On parle d’eSport comme totalement nouveau, mais s’il emprunte le mot sport c’est qu’il en possède des similitudes. Alors pourquoi pas des JO eSports interroge le public : “ A quel moment va-t-on pouvoir fusionner les media à l’eSport ?”, tout en s’amusant du fait que des tas de gens se passionnent pour des jeux qu’ils ne comprennent même pas, pendant les Jeux Olympiques.
[Lors des derniers JO, les eGames ont assez peu fait parler d’eux alors qu’ils s’identifiaient clairement à des JO eSports. En France, l’initiative n’a pas été prise au sérieux.]
Unis, nos invités opposent la passivité d’un programme TV au contenu “à la carte” d’internet. La cible eSport, serait, selon eux, bien trop habituée à choisir son contenu pour subir à la manière d’un téléspectateur.
Le danger encouru par les éditeurs de jeux est irrémédiablement évoqué lui aussi : il paraît impossible que les créateurs de jeux se mettent en danger en suscitant la curiosité vers un jeu concurrent ou aussi bêtement qu’en s’associant à la concurrence. Trop compliqué.
L’argent : la menace qui pèse sur l’eSport ?

■ ■ ■ ■ ■

(Consignes):
**1)** Recopiez le passage du texte sur l'eSport compris entre "[Lors des derniers" et "manière d’un téléspectateur.", ces deux passages inclus.
**2)** Traduisez en anglais cette phrase du texte sur l'eSport : « La cible eSport, serait, selon eux, bien trop habituée à choisir son contenu pour subir à la manière d’un téléspectateur. »

■ ■ ■ ■ ■

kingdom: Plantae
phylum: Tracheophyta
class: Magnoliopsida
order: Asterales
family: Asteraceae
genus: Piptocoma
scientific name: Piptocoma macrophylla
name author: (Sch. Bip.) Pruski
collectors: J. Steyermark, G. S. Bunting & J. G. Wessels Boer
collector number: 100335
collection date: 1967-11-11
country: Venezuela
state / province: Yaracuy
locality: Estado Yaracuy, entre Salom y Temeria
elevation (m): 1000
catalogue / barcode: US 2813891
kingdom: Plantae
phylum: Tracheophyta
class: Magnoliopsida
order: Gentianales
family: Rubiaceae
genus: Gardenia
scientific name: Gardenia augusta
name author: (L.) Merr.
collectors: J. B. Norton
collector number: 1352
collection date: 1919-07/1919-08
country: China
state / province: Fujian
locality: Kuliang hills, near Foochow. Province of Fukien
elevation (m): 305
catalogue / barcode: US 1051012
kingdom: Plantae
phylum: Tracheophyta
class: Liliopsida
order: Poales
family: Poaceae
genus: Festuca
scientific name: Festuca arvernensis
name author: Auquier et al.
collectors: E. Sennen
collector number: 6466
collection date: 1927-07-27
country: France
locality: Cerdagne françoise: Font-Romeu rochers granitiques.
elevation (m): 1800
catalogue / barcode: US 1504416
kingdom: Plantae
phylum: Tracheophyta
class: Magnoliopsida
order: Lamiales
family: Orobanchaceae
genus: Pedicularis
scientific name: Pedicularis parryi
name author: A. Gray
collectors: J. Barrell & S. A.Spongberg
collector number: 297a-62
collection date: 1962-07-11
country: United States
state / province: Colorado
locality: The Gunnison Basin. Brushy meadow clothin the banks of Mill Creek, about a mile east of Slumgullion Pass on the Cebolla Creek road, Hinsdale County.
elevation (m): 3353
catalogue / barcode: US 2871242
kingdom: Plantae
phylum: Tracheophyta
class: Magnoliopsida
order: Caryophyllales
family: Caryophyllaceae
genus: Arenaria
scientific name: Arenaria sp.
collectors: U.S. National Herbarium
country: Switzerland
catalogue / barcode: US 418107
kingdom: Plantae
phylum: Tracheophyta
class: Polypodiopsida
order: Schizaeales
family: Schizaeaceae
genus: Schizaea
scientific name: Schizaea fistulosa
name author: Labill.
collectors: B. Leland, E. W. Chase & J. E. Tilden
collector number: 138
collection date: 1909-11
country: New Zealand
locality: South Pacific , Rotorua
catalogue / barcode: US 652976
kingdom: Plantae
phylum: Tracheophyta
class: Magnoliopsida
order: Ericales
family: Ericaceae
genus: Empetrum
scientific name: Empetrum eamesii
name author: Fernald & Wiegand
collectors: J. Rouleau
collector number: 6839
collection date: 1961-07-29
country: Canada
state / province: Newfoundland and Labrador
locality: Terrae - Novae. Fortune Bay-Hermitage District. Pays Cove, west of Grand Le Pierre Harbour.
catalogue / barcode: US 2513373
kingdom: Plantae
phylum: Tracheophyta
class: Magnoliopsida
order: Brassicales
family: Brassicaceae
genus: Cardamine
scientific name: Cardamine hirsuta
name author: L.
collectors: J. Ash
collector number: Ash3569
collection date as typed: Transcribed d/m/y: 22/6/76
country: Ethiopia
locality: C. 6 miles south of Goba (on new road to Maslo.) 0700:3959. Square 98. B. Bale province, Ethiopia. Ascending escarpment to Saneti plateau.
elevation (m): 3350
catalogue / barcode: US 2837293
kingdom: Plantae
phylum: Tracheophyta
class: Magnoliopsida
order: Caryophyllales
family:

■ ■ ■ ■ ■

(Réponses):
**1)**
[Lors des derniers JO, les eGames ont assez peu fait parler d’eux alors qu’ils s’identifiaient clairement à des JO eSports. En France, l’initiative n’a pas été prise au sérieux.]
Unis, nos invités opposent la passivité d’un programme TV au contenu “à la carte” d’internet. La cible eSport, serait, selon eux, bien trop habituée à choisir son contenu pour subir à la manière d’un téléspectateur.

**2)** According to them, the eSport audience would be far too used to choosing its content to passively take whatever it is given, the way a television viewer does.